We believe that the Security Council remains responsible for international peace and security, including in the Middle East region, and that the United Nations will have an ongoing responsibility regarding the question
of Palestine until it is resolved in all its aspects. The peace process and the Palestinian-Israeli agreements are in no way reasons for ending the responsibilities of the United Nations, nor are they reasons for the Security Council not to intervene — especially when those agreements have been violated.

In addition, the approach proposed by some States seems to suggest that Israel has the right to take unilateral steps and impose new realities on the ground, while at the same time, the Palestinian side should commit itself to resolving through negotiations the problems resulting from those steps. Of course, this has not been and will not be acceptable to us, and I hope that this will not be acceptable to the international community as a whole either.

Jerusalem is a central issue to us. We will not change our positions vis-à-vis Jerusalem — that is, vis-à-vis our historical rights in Jerusalem. Therefore, it is our duty to come before all the organs of the United Nations to present our legitimate cause. Accordingly, despite our deep appreciation for the efforts of all, in view of the Council's failure to fulfil its obligations, we will request the members of the United Nations to agree to an emergency meeting of the General Assembly, to be held in response to these developments in order to take appropriate action.

Let us hope that the international community as a whole will be able to fulfil its responsibilities and obligations to preserve the peace process and to provide further momentum to ensure implementation of the agreements reached. We hope, God willing, that we will achieve just, lasting and comprehensive peace in the Middle East.

The President: The representative of Israel has asked to speak. I now call on him to make his statement.

Mr. Peleg (Israel): Now that the Security Council has decided not to take any action regarding the decision of the Government of Israel to begin construction in Har Homa and in 10 predominantly Arab neighbourhoods throughout Jerusalem, it is our hope that the sponsors of the proposed resolution will recognize that the Security Council is not the appropriate forum for discussions of outstanding issues between Israel and the Palestinians. The Israeli-Palestinian peace process is founded upon direct, open and substantial dialogue between the sides. It is this dialogue which has brought about the historic progress already achieved. The adoption of unbalanced positions by outside parties can only damage this process. Mechanisms were created between Israel and the Palestinians to discuss all the issues between us. Permanent-status negotiations will be resumed later this month, and issues such as the issue of Jerusalem will be discussed there.

Let us support this mechanism and support these permanent-status negotiations. We trust that we and the Palestinians will reach agreement on all the outstanding issues between us.

The Government of Israel wishes here to reaffirm its unwavering commitment to the peace process on all its tracks.

The President: There are no further speakers.

The Security Council has thus concluded the present stage of its consideration of the item on its agenda.

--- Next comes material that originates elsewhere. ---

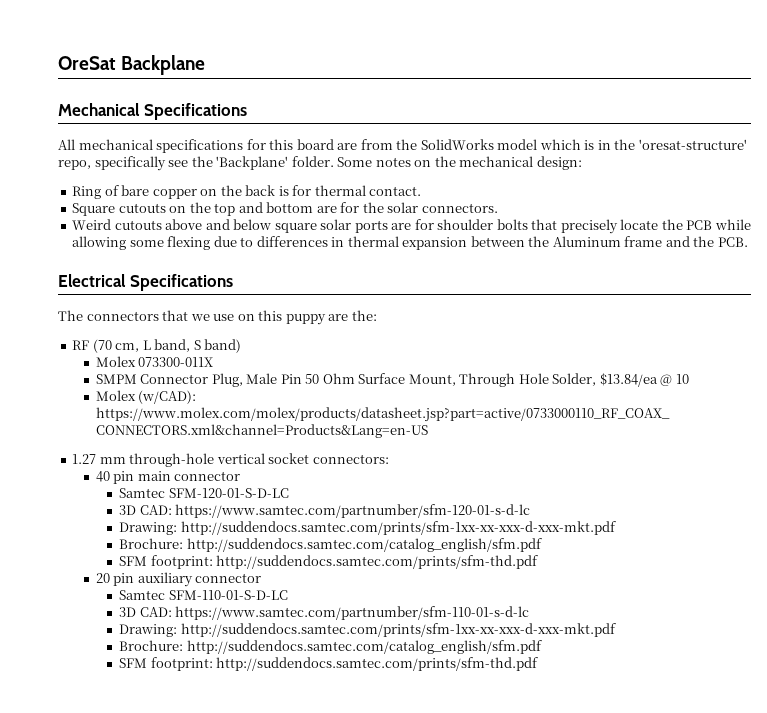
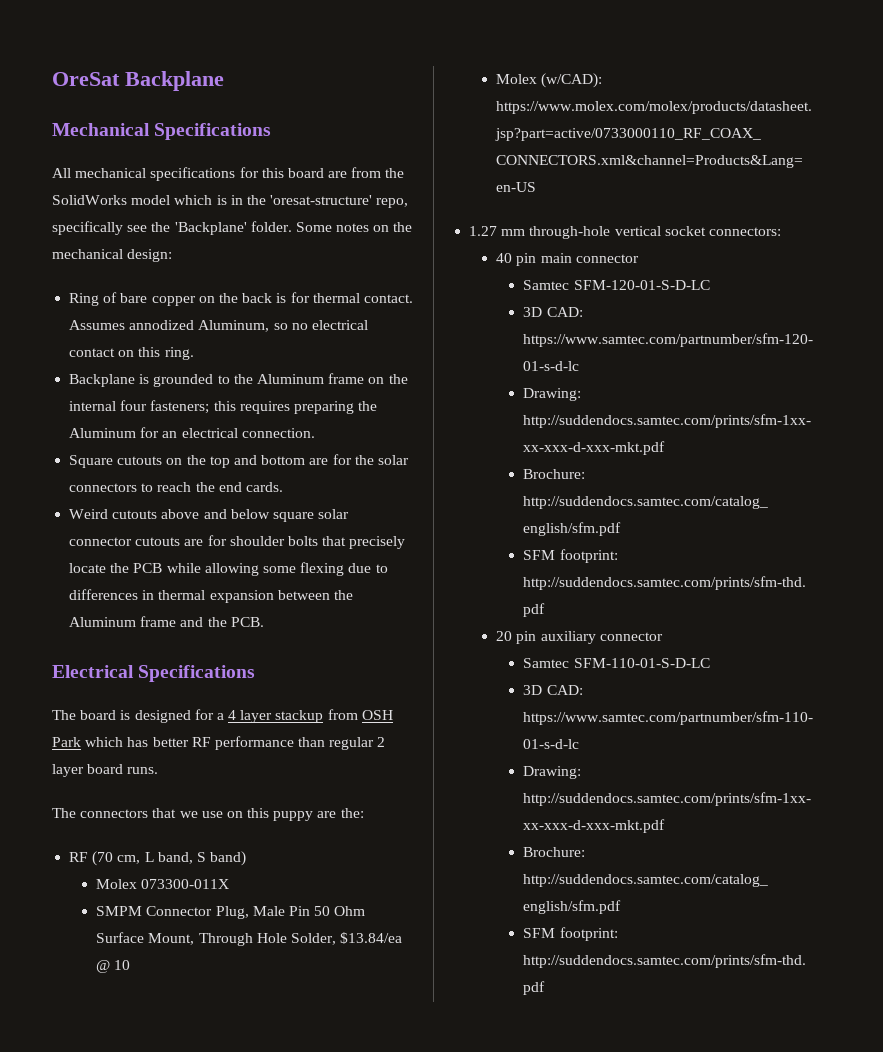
(422, 191) none -> [69,320,368,332] [69,347,194,360] [69,373,408,387] [69,400,378,414] [69,427,315,438] Assumes annodized Aluminum, so no electrical contact on this ring. // Backplane is grounded to the Aluminum frame on the internal four fasteners; this requires preparing the Aluminum for an electrical connection.
[421,203,498,213] connectors. -> [69,482,283,492] connectors to reach the end cards.
[354,220,388,233] ports -> [69,537,181,546] connector cutouts
(233, 282) none -> [52,709,393,723] [52,736,386,750] [52,764,159,777] // The board is designed for a 4 layer stackup from OSH Park which has better RF performance than regular 2 layer board runs.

The meeting rose at 7:05 p.m.

This record contains the original text of speeches delivered in English and interpretations of speeches delivered in the other languages. The final text will be printed in the Official Records of the Security Council. Corrections should be submitted to original speeches only. They should be incorporated in a copy of the record and be sent under the signature of a member of the delegation concerned, within one week of the date of publication, to the Chief of the Verbatim Reporting Service, room C-178.